Les terrasses, qui ont rouvert il y a peu, ont été pendant de longs mois inaccessibles, nous imposant par la force des choses une profonde frustration. La plus belle des scènes sociales, sur laquelle nous sommes tout à la fois acteurs et spectateurs, étaient soudain inaccessible, interdite. Des petits théâtres urbains donc, par nature ouvertes : à la conversation, au rêve, à la lecture, aux regards. On y joue des rôles, on y jouit aussi de l’instant, du paraître, et d’une parenthèse de liberté, comme une échappée belle dans le flot du quotidien. En clair, tout ce que le Covid a contrarié et même interdit. Soudain, une clôture nous était imposée, nous astreignant à nous reclure, à fuir la présence de semblables et leur regard même, quand la peur s’en mêlait. L’esprit de flânerie, la promiscuité légère ou enfiévrée, tout cela était suspendu, car possiblement dangereux.
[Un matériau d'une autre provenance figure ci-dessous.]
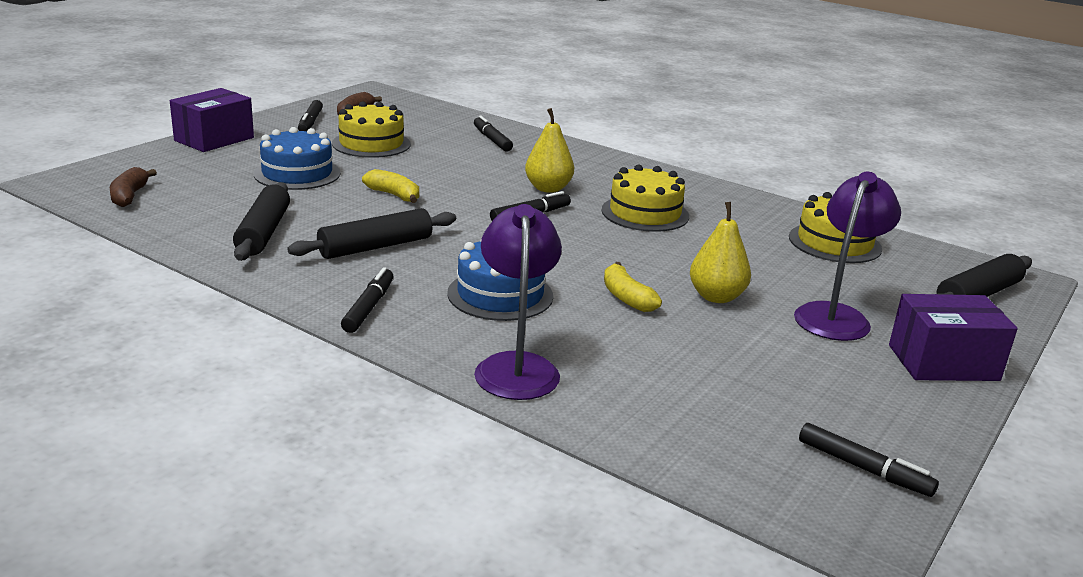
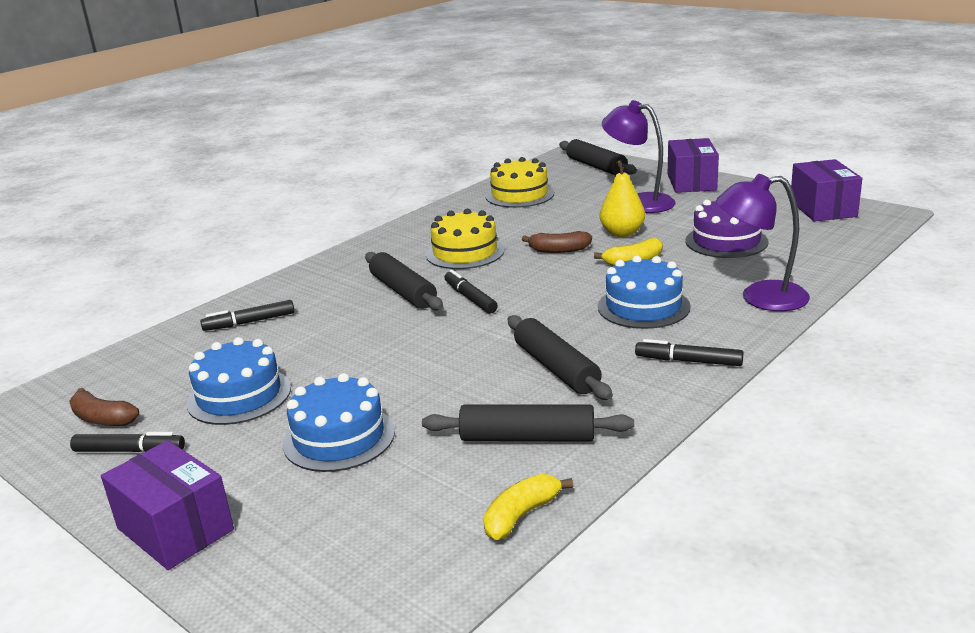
camera: 80 degrees left, 0 degrees up
(129, 196) = (409, 567): brown banana -> brown banana (559, 250)
(371, 144) = (239, 396): yellow cake -> blue cake
(394, 195) = (417, 368): yellow banana -> yellow banana (521, 515)
(548, 188) = (403, 291): yellow pear -> black rolling pin
(701, 364) = (726, 241): none -> purple cake
(864, 468) = (822, 209): black marker -> purple box

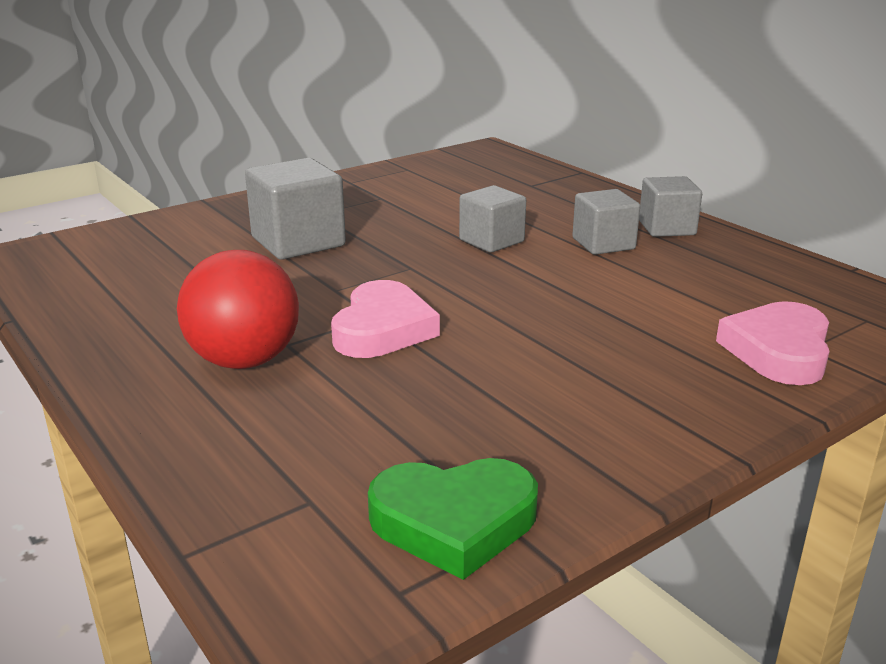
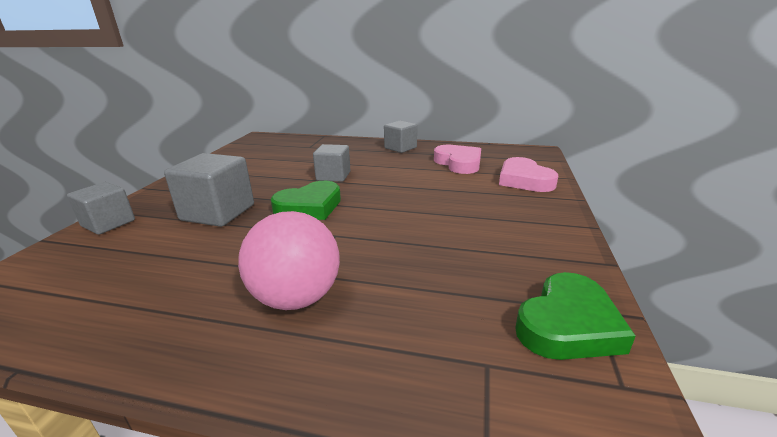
camera: 40 degrees left, 0 degrees up
(244, 361) = (296, 298): red ball -> pink ball
(383, 329) = (352, 240): pink heart -> pink heart (459, 163)
(399, 271) = (309, 207): none -> green heart
(603, 244) = (386, 162): grey cube -> grey cube (108, 223)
Alors, les balcons ont pris le relais. Par rapport à la terrasse : une prise de hauteur, une individualisation, un nouveau lieu symbolique, faute de mieux. Les balcons du Covid n’en étaient souvent pas vraiment, mais c’est aux fenêtres, ou sur ces tout petits promontoires prolongeant à peine l’appartement que les citoyens ont inventé un nouveau rite : le soutien quotidien au personnel soignant, par les « applaudissements de 20 heures ». La chose, virale, s’est répandue comme une trainée de poudre, clameur populaire digne, réglée, largement relayé par les médias qui ouvraient ou fermaient leurs « JT » par la bande-son de cet hommage quotidien. Reprenant le format des tintamarres d’antan, qui dans l’esprit, tentaient de chasser les mauvais esprits (le virus donc ?), ou de l’acclamation (romaine) ayant valeur politique, il s’est agi de soutenir et de remercier le peuple médical, en première ligne de la « guerre du Covid ». L’impression était irréelle et puissante certains soirs, à entendre ce ressac sonore qui parcourait le pays, montant des balcons pour emplir les villes de son crépitement en écho. Les corps individuels, contraints et séparés, redonnaient un sens et une voix au corps collectif citoyen. Tout cela a duré quelques semaines, faisant de nous des acteurs distants mais unis pour honorer la cause hospitalière. Et puis doucement, le rite s’est étiolé, pour s’arrêter lorsque le confinement a été levé. Lors du confinement de l’automne, les soignants firent savoir que ce qui leur importait, c’était « des moyens, pas des médailles ». Mais ceci est une autre histoire.
Au printemps 2021, la réouverture des terrasses a été perçue comme la meilleure nouvelle, le plus fort symbole, loin devant des décisions autrement plus importantes, d’un point de vue économique, social…. Prendre un verre dehors, au cœur de la ville ; s’offrir une déjeuner au soleil, retrouver des amis pour discuter ou juste regarder les passants, pour donner corps à la métaphore théâtrale chère à Erving Goffman. En tout cas, les petits plaisirs que nous offrent les terrasses colonisant les trottoirs et proliférant partout où elles peuvent étendre leurs tréteaux, signent le retour à la « vie normale » (et peut-être à la vraie vie). La vie de relations qui prennent corps dans un espace-temps sensible, délestées (pour combien de temps ?) de la gangue distanciatrice.